(Assignment) Respond with nothing but the number of lines in this data that include the word "Спортивный".

Data extracted from a collection:

================

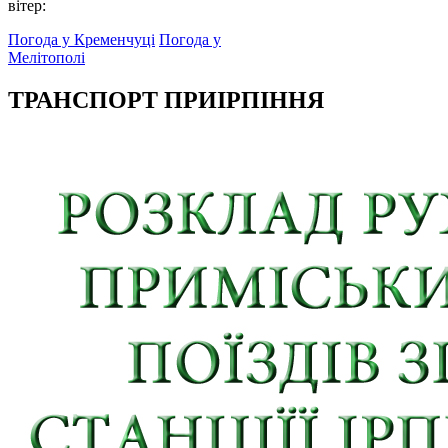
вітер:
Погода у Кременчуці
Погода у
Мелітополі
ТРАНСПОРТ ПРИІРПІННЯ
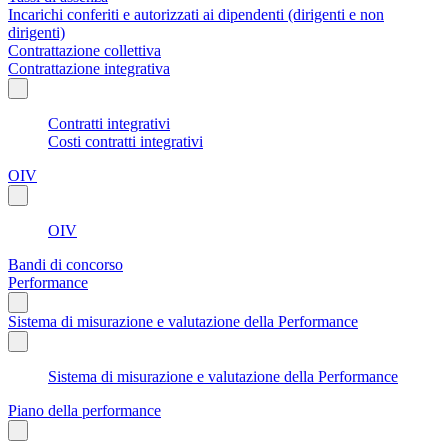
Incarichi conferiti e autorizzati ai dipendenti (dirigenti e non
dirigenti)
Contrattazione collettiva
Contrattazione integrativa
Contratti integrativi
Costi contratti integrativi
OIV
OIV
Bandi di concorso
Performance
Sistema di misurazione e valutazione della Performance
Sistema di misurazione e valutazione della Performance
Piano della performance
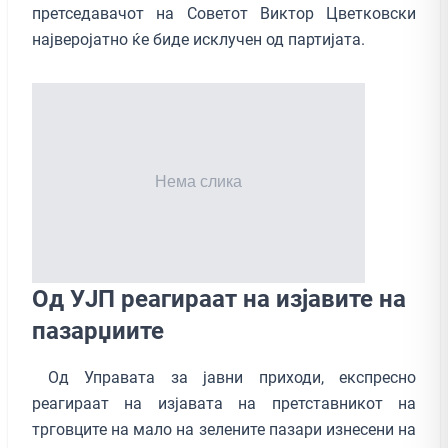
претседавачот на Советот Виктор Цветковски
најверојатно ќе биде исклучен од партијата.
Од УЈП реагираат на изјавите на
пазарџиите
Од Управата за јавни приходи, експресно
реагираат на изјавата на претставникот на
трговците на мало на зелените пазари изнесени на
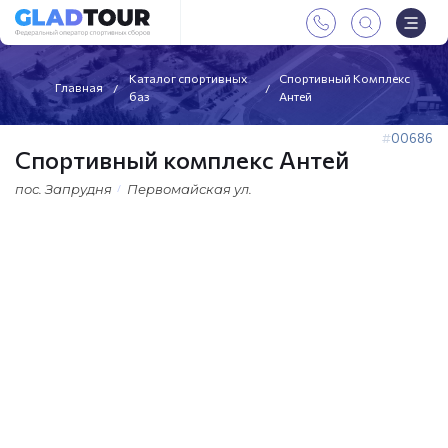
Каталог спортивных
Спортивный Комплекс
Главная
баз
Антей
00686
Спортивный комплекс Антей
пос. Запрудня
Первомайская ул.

================

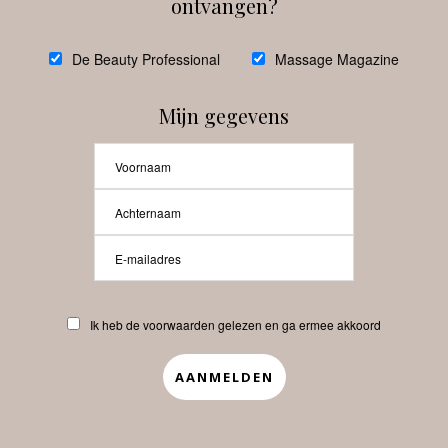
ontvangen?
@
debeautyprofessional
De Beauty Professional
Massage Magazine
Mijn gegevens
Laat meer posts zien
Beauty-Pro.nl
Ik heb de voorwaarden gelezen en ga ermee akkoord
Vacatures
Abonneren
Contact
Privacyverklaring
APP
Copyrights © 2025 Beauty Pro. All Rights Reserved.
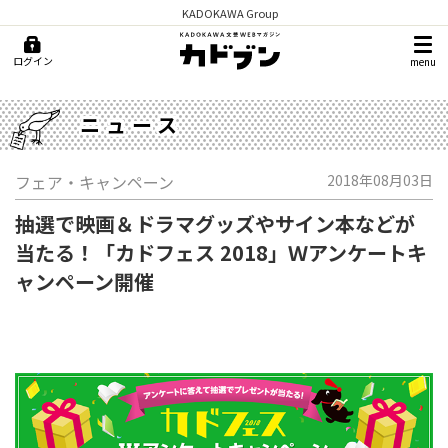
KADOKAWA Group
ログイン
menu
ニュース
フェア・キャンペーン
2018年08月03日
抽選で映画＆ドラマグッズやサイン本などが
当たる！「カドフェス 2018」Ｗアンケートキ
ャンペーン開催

================

(Exercise solution) 2